* Work to complete *
Set down every line of the material below without changing a word, a number, or the order of the lines.
<<<<
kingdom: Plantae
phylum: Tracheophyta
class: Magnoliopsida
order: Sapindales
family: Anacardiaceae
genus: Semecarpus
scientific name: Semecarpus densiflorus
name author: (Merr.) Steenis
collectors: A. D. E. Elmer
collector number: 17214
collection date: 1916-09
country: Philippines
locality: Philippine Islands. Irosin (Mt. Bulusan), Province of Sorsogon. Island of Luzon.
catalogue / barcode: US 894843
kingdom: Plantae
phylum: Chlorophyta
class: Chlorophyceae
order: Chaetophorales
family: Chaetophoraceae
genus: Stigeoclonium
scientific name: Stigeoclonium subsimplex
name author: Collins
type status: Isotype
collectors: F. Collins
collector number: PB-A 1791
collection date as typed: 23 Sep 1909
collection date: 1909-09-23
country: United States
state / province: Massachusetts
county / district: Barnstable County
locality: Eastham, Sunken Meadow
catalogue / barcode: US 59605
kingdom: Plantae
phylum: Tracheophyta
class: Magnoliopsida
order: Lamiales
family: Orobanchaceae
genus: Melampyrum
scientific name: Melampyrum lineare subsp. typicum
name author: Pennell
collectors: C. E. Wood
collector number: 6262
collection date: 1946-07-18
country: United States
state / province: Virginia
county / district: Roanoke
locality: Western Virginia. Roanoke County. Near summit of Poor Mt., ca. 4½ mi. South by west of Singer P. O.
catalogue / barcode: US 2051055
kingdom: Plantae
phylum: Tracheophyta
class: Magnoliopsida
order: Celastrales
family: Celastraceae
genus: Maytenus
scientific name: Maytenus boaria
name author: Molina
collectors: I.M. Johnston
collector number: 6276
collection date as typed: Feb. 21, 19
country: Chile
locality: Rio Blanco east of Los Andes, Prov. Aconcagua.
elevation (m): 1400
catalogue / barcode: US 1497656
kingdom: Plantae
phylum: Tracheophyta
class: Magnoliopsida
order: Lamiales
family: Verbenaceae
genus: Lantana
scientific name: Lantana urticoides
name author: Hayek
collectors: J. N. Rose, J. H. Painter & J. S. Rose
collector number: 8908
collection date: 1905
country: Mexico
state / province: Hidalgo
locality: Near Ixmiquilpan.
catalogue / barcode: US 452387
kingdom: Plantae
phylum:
>>>>
* Full solution *
kingdom: Plantae
phylum: Tracheophyta
class: Magnoliopsida
order: Sapindales
family: Anacardiaceae
genus: Semecarpus
scientific name: Semecarpus densiflorus
name author: (Merr.) Steenis
collectors: A. D. E. Elmer
collector number: 17214
collection date: 1916-09
country: Philippines
locality: Philippine Islands. Irosin (Mt. Bulusan), Province of Sorsogon. Island of Luzon.
catalogue / barcode: US 894843
kingdom: Plantae
phylum: Chlorophyta
class: Chlorophyceae
order: Chaetophorales
family: Chaetophoraceae
genus: Stigeoclonium
scientific name: Stigeoclonium subsimplex
name author: Collins
type status: Isotype
collectors: F. Collins
collector number: PB-A 1791
collection date as typed: 23 Sep 1909
collection date: 1909-09-23
country: United States
state / province: Massachusetts
county / district: Barnstable County
locality: Eastham, Sunken Meadow
catalogue / barcode: US 59605
kingdom: Plantae
phylum: Tracheophyta
class: Magnoliopsida
order: Lamiales
family: Orobanchaceae
genus: Melampyrum
scientific name: Melampyrum lineare subsp. typicum
name author: Pennell
collectors: C. E. Wood
collector number: 6262
collection date: 1946-07-18
country: United States
state / province: Virginia
county / district: Roanoke
locality: Western Virginia. Roanoke County. Near summit of Poor Mt., ca. 4½ mi. South by west of Singer P. O.
catalogue / barcode: US 2051055
kingdom: Plantae
phylum: Tracheophyta
class: Magnoliopsida
order: Celastrales
family: Celastraceae
genus: Maytenus
scientific name: Maytenus boaria
name author: Molina
collectors: I.M. Johnston
collector number: 6276
collection date as typed: Feb. 21, 19
country: Chile
locality: Rio Blanco east of Los Andes, Prov. Aconcagua.
elevation (m): 1400
catalogue / barcode: US 1497656
kingdom: Plantae
phylum: Tracheophyta
class: Magnoliopsida
order: Lamiales
family: Verbenaceae
genus: Lantana
scientific name: Lantana urticoides
name author: Hayek
collectors: J. N. Rose, J. H. Painter & J. S. Rose
collector number: 8908
collection date: 1905
country: Mexico
state / province: Hidalgo
locality: Near Ixmiquilpan.
catalogue / barcode: US 452387
kingdom: Plantae
phylum:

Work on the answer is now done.